GFO-X CEO Arnab Sen was recently interviewed by Emmanuel Vallod, Partner and Head of Ventures at Hivemind Capital.
Arnab shares his insights on the relevance of derivatives, institutional needs, and the evolution of digital assets in traditional finance. Tune in to understand what's required for banks and large institutions to participate fully in this emerging asset class, backed by cutting-edge derivative structures and stringent regulatory compliance.
Arnab “If you have a spot market, if there's a real underlying use case, let's say for BTC as a store of value, you're going to need to hedge or trade around that asset class”
Watch the podcast here.
Key Discussion Points
- Importance of Derivatives for Institutions: Large institutions use derivatives to enhance yield, buy protection, and issue structured products to clients [00:00]. Derivatives are crucial because they are typically how large institutions enter an asset class [00:31]
- Crypto Market Maturity: Arnab believes the crypto market is still very early in its maturity, comparing it to the "afternoon of day one in a test match" [09:34]. He points out that options, which are a significant portion of traditional finance derivatives, are under 5% of total crypto derivatives, indicating a lack of maturity [10:08].

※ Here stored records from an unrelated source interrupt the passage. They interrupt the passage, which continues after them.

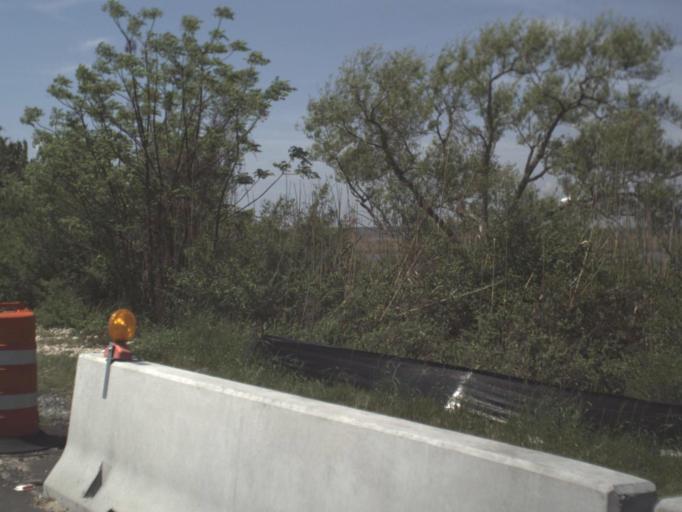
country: US
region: Florida
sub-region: Santa Rosa County
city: Pace
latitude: 30.5797
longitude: -87.1809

- Challenges for Institutional Adoption: Market Structure Issues: Early crypto market structures were unregulated, with exchanges performing too many functions, leading to conflicts of interest that deter large institutions [04:01].

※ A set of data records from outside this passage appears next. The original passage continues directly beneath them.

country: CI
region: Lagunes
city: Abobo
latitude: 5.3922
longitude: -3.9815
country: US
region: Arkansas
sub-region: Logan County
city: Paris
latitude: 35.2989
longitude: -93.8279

- Lack of Trust and Under-collateralization: There's little trust in the crypto market, leading to pre-funded models that don't work for derivatives [10:51]. The crypto derivatives ecosystem is described as “insanely under collateralised” [36:47].
- Regulatory and Balance Sheet Issues: Banks face balance sheet issues and capital charges that prevent their participation [13:54]. Institutions require licensing from a Tier 1 jurisdiction and Qualified Central Counterparty (QCCP) status for balance sheet efficiency [33:05].
- Integration with Legacy Systems: Banks operate on antiquated systems and require new crypto solutions to integrate with their existing workflows [47:20].
- GFOX's Role: GFOX aims to bridge the gap by providing regulated, centrally cleared solutions for digital asset derivatives, partnering with entities like LCH for central clearing [11:15]. They focus on solving frictions in the options market [10:38] and bringing banks into the digital asset evolution [19:47].
- Real World Assets (RWA) and Derivatives: The world runs on derivatives, not spot markets [01:00:07]. Tokenised assets need to be usable as collateral, and regulated derivatives are essential to create demand and liquidity for RWAs [52:05]. The digitisation of assets can also shift power back to banks by enabling more efficient collateral management and risk distribution [55:51].